Some of our goodbyes, we must say too soon. If only Avicii had stayed a little longer. If only we didn’t lose parents to covid, partners to divorce, and friends to cancer.
Even the farewells that are less final can be painful. It’s sad to hug your roommate for the last time, leave your younger siblings behind, or grab bon voyage–drinks with a team you loved to work with.
One reason I love anime and kids’ TV is that they often show us more mature ways of handling the challenges of adulthood than “proper” series and movies. In the very last episode of Yu-Gi-Oh!, the ghost of the ancient pharaoh that used to share one body with protagonist Yugi for so long also says his final goodbye.

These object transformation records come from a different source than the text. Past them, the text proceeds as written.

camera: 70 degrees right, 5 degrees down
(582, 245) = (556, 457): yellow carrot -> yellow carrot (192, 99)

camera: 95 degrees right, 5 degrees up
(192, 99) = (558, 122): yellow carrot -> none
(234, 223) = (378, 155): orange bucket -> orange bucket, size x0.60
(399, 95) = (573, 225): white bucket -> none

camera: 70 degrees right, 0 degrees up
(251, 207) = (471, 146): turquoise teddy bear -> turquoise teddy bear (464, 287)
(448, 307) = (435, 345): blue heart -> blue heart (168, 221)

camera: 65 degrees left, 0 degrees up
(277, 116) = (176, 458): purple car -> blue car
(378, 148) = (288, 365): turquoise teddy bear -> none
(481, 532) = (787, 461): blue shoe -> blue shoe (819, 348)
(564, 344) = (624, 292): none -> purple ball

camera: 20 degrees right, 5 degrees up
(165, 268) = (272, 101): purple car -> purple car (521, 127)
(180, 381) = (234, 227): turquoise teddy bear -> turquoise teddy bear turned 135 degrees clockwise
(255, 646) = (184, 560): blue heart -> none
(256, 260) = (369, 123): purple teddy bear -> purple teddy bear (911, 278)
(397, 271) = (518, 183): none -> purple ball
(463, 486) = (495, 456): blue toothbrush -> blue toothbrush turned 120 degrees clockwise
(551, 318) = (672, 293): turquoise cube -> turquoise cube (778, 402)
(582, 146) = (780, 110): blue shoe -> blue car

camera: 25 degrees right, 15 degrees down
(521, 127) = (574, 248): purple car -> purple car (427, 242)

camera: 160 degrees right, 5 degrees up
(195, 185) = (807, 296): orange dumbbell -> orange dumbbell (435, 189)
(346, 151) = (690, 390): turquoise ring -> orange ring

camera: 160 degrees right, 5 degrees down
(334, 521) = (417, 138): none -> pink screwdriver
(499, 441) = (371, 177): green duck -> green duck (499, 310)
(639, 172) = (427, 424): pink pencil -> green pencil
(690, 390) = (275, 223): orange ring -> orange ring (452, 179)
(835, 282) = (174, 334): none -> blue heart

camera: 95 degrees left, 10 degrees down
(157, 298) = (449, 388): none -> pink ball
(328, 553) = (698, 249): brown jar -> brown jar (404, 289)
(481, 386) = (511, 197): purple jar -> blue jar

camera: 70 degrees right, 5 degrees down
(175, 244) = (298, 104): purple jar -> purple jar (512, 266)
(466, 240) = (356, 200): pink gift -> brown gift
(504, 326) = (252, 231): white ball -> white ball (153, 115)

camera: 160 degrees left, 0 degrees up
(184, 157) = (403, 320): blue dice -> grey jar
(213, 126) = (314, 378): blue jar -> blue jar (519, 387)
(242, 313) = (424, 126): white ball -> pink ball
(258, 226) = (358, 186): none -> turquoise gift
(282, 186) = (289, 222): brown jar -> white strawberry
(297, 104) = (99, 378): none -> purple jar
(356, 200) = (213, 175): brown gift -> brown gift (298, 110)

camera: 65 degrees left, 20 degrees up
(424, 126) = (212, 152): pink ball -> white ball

Everyone is sad to see their companion leave, but Yugi’s (sometimes overly) enthusiastic friend Joey captures the gist of the situation in a nutshell: “You can never really leave us. What you have given will always stay with us.”
I like Macklemore’s idea that we “die twice” — “once when they bury you in the grave, and the second time is the last time that somebody mentions your name” — but what I like even better is the idea that we don’t die at all. The effects we had on others will create ripple upon ripple, forever meandering through time and through the people we touched — and the people they touched, and so on.
I’m sorry that your childhood friends didn’t all stay friends. I’m sorry you had to go through this breakup. But as for everyone, as for you: Whenever the time to go may come, what you have given us will stay with us — and that’s something not even the loudest-slamming door can change.